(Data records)
▬▬▬▬▬▬

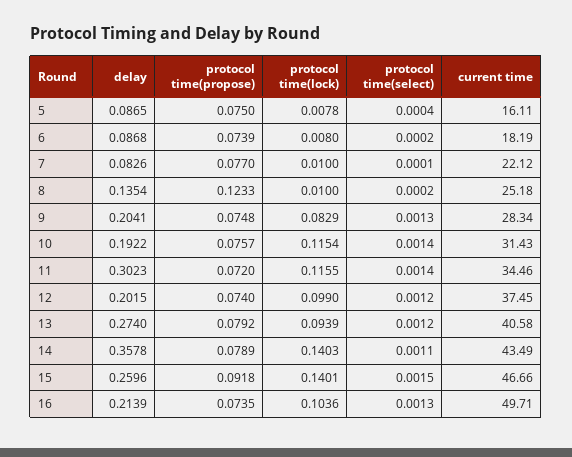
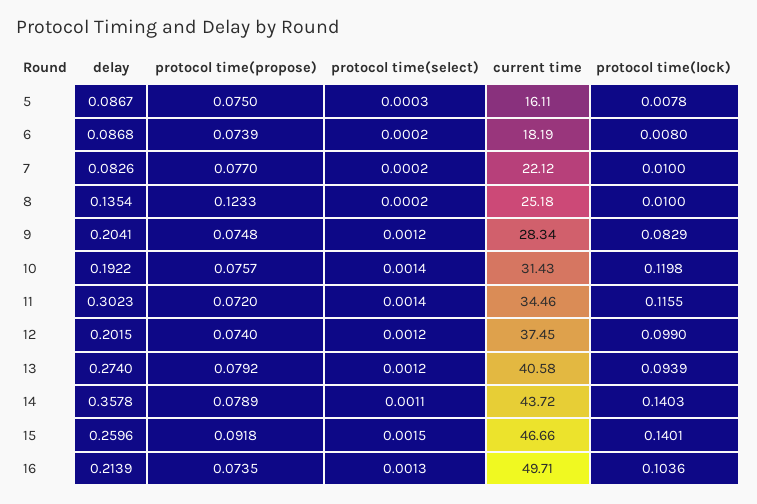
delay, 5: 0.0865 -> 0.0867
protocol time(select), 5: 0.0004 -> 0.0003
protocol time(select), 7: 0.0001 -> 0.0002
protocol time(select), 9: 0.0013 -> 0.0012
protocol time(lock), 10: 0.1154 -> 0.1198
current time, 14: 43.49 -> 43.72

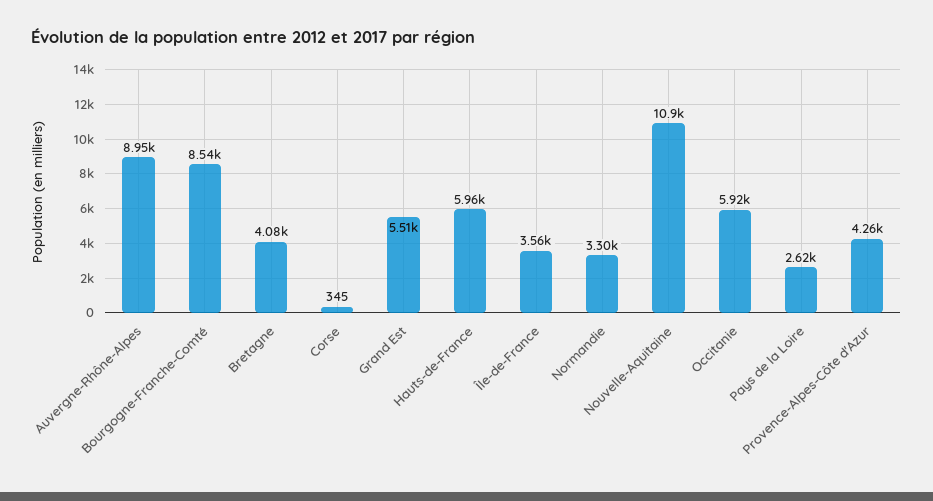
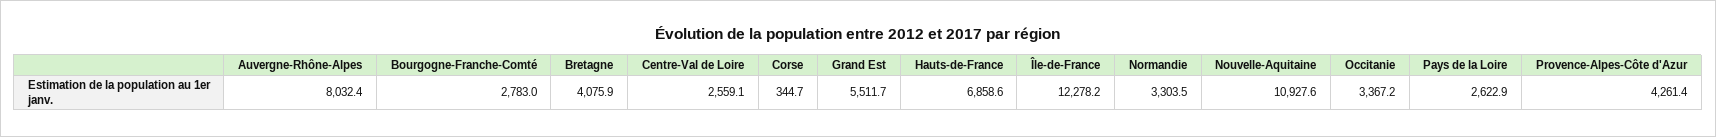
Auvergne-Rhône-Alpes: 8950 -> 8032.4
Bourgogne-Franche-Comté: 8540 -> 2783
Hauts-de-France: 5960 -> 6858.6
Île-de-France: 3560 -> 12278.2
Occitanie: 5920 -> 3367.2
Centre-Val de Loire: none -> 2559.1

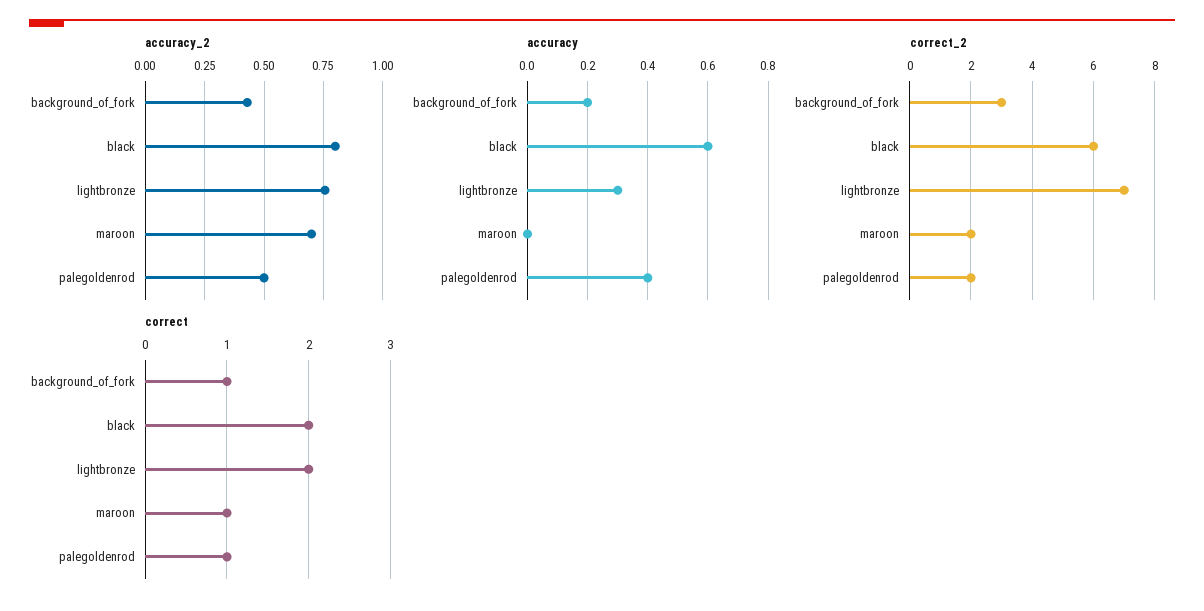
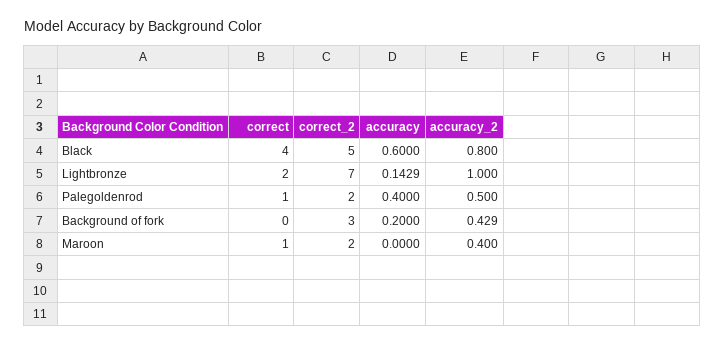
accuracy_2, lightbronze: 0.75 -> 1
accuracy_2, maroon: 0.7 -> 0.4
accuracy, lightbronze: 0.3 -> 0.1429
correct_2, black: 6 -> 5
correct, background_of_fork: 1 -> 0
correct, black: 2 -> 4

▬▬▬▬▬▬

### [Task instructions]
The entries above are to be returned exactly, without their pictures.

### [Solution to the exercise]
delay, 5: 0.0865 -> 0.0867
protocol time(select), 5: 0.0004 -> 0.0003
protocol time(select), 7: 0.0001 -> 0.0002
protocol time(select), 9: 0.0013 -> 0.0012
protocol time(lock), 10: 0.1154 -> 0.1198
current time, 14: 43.49 -> 43.72

Auvergne-Rhône-Alpes: 8950 -> 8032.4
Bourgogne-Franche-Comté: 8540 -> 2783
Hauts-de-France: 5960 -> 6858.6
Île-de-France: 3560 -> 12278.2
Occitanie: 5920 -> 3367.2
Centre-Val de Loire: none -> 2559.1

accuracy_2, lightbronze: 0.75 -> 1
accuracy_2, maroon: 0.7 -> 0.4
accuracy, lightbronze: 0.3 -> 0.1429
correct_2, black: 6 -> 5
correct, background_of_fork: 1 -> 0
correct, black: 2 -> 4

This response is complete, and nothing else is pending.